Fourteen cats from the International Cat Show came to the Providence Speech and Hearing Center in Orange Thursday to help children overcome their language, speech and hearing problems.

But when the 90 or so curious youngsters came face to face with their fluffy and friendly feline “therapists,” it soon became clear that the encounter would have as much to do with fun as with learning.

“I love this kitty,” said 2 1/2-year-old Breaneka Rossano, who cradled, stroked and kissed a shy 6-week-old exotic shorthair Persian cat.

Breaneka was immediately attracted to the tiny black and white kitten and only reluctantly gave it up after holding the animal close for several minutes. “I want that cat!” she said with a smile.


Breaneka wasn’t alone.

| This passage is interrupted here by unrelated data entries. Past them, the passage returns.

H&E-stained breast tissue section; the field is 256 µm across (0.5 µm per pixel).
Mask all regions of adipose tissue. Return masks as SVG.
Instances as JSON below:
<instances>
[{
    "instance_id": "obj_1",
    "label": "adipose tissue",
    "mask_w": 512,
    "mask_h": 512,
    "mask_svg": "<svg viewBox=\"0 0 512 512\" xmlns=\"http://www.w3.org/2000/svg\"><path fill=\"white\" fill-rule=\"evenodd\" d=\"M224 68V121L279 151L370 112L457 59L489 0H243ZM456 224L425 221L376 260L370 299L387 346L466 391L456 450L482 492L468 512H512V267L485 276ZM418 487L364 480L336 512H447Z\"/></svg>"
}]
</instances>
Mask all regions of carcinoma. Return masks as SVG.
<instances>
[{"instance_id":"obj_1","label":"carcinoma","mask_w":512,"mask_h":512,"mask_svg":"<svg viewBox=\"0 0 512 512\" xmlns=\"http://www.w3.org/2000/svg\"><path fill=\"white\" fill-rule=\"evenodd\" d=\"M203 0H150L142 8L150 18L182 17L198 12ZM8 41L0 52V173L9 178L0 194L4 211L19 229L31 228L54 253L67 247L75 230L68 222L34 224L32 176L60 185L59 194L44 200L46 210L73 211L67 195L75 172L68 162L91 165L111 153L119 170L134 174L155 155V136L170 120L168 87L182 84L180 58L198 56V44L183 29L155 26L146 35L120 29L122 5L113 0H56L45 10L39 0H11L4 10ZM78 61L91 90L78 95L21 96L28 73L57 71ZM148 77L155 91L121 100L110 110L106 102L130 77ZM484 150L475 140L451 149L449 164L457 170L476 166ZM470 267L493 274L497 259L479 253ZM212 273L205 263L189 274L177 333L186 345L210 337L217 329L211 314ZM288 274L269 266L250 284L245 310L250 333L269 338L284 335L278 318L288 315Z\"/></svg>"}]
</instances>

Many of the children quickly formed bonds with the cats, whether it was the quiet 15-pound all-bred or the gray and white Norwegian forest.

But beyond the companionship, officials at the center hope to use the cat encounter in therapy sessions designed to improve the children’s language and speech skills.

“Communication is all about life and how we are able to communicate mutual experiences,” said O.T. Kenworthy, executive director of the center.

Thursday’s event will be at the heart of several activities when the children will discuss what they saw and how they felt while with the cats. Kenworthy said the experience should stay in the children’s minds. “This gets their attention,” he said. “This is something they will remember and talk about.”


The center has employed the “cat therapy” for three years. And it has often resulted in improvements in the way the children communicate, Kenworthy said. “They really enjoy it,” he added.

That was evident Thursday morning as the children entered the room where the cats and their owners waited. The children’s faces lit up in unison as they focused on the felines, all of whom are contestants in next week’s International Cat Show in Anaheim.

Elinor Silverman, spokeswoman for the show, said that the owners were asked to bring their best-behaved and most-loving cats. “We asked for the friendly ones. We didn’t want the cats to come here and scream,” she said. “We wanted the children to have a tremendous time.”

And many said they did.


Rebecca Warden, a 2-year-old from Santa Ana, proudly held a purring Norwegian forest cat “like a baby” and made a discovery when looking into the animal’s doll-like face. “He has long whiskers like Daddy,” she said.